社会保障費推計、官民挙げての対策を急げ


 政府は65歳以上の高齢者人口がピークを迎える2040年度時点の社会保障給付費が最大190兆円に達するとの試算結果を公表した。これは18年度(121兆3000億円)の約1・6倍に上る。官民を挙げての対策が急がれる。

必要就業者数も増加

 40年度時点の社会保障費の分野別の内訳は、年金が18年度の約1・3倍となる73兆2000億円、医療が約1・7倍の66兆7000億円、介護は約2・4倍の25兆8000億円。一方、子供・子育ては約1・7倍の13兆1000億円、生活保護などは約1・4倍の9兆4000億円だった。

 40年度には65歳以上の人口が4000万人近くに達し、人口の3人に1人を占めるようになる。国民の負担増は避けられない状況だ。政府は19年10月に消費税率を10%に引き上げる予定だが、持続可能な社会保障制度を構築するには、これ以上の引き上げが必要だとの意見も出ている。

 しかし増税を実施するのであれば、そのダメージに耐えられるだけの経済成長を実現しなければならない。拙速に増税を進めれば、経済を痛めて消費税以外の税収減少を招くだろう。財政が悪化すれば社会保障にも悪影響を及ぼしかねない。

 政府は今後、社会保障の支え手を増やすため定年延長などを通じた高齢者雇用の拡大を進める方針だ。年金の支給開始年齢を遅らせる仕組みも検討する。将来の負担軽減に向け、できる限りの対策を講じるべきだ。

 一方、医療福祉分野で必要な就業者数も増える。政府の推計では、18年度の約823万人から40年度には約1065万人となる。日本全体の就業者数は926万人減少するため、深刻な人手不足に陥る恐れがある。

 ITの導入推進と共に外国人労働者の活用なども検討する必要があろう。地域の高齢者を、配膳などの簡単な仕事を行う「介護助手」として雇う介護施設もある。

 介護予防の取り組みも強めるべきだ。健康上の問題がなく、日常生活が制限されることなく送れる期間を示す「健康寿命」は16年、男性72・14歳、女性74・79歳だった。

 10~16年の計3回の調査の平均では、男女ともに山梨県が1位で、男性72・31歳、女性75・49歳。男性は2位が愛知、3位が静岡で、女性は2位が静岡、3位が愛知だった。

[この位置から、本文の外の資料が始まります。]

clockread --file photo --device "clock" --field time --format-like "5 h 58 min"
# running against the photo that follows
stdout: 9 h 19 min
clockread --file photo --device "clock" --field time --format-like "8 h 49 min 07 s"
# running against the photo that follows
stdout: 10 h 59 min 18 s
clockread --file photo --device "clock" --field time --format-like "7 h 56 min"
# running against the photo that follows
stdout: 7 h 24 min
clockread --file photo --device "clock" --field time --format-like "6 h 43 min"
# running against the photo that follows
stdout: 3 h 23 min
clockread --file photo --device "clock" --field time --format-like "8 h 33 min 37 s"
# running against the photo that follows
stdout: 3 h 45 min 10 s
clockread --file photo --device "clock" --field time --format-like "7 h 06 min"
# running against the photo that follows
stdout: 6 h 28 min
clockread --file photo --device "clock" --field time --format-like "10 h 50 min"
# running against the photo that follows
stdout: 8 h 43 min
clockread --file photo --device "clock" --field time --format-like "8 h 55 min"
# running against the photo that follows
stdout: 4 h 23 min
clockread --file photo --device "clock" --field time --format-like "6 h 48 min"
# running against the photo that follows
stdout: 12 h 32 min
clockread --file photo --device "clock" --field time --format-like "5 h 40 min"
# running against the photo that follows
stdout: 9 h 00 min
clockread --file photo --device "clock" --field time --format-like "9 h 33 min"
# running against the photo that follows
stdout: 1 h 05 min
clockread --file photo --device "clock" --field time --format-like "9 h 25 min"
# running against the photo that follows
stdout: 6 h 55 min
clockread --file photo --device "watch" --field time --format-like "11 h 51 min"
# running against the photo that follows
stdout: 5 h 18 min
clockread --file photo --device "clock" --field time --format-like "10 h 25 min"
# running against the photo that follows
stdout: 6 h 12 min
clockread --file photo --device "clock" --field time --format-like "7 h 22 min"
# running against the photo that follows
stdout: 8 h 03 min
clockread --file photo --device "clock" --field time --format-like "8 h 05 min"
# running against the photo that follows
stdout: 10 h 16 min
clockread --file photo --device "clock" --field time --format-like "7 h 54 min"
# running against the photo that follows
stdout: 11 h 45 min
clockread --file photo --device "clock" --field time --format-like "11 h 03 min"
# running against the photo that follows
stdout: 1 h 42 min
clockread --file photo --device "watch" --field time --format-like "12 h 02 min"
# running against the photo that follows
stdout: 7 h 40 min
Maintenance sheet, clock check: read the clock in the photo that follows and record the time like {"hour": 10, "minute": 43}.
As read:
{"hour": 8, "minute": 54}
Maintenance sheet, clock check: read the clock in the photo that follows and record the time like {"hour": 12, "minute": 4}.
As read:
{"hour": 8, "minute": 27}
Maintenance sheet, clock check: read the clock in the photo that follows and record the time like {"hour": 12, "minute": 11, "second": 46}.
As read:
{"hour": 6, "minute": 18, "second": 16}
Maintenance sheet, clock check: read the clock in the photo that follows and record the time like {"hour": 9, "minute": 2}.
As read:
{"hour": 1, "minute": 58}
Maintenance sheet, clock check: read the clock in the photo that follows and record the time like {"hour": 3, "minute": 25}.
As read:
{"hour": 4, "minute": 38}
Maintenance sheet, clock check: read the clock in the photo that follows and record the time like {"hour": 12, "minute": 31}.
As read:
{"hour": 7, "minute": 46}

この3県では、健康に対する啓発活動が活発で、がん健診の受診率が高いことなどが要因として考えられている。これを全国に広げていきたい。

 国は今年度から、介護予防や自立支援に積極的な自治体に交付金を出す。平均寿命と健康寿命を共に延ばしつつ、その差を縮めていくことが重要だ。

少子化抑制も不可欠

 社会保障を維持するには、少子化を抑えることも不可欠だ。育児支援の一層の充実が求められる。このほか、自治体や企業が行っている婚活イベントなど独身男女の出会いの場をさらに増やし、結婚を後押ししたい。社会全体で結婚や家庭の素晴らしさを若い人たちに伝えていく必要がある。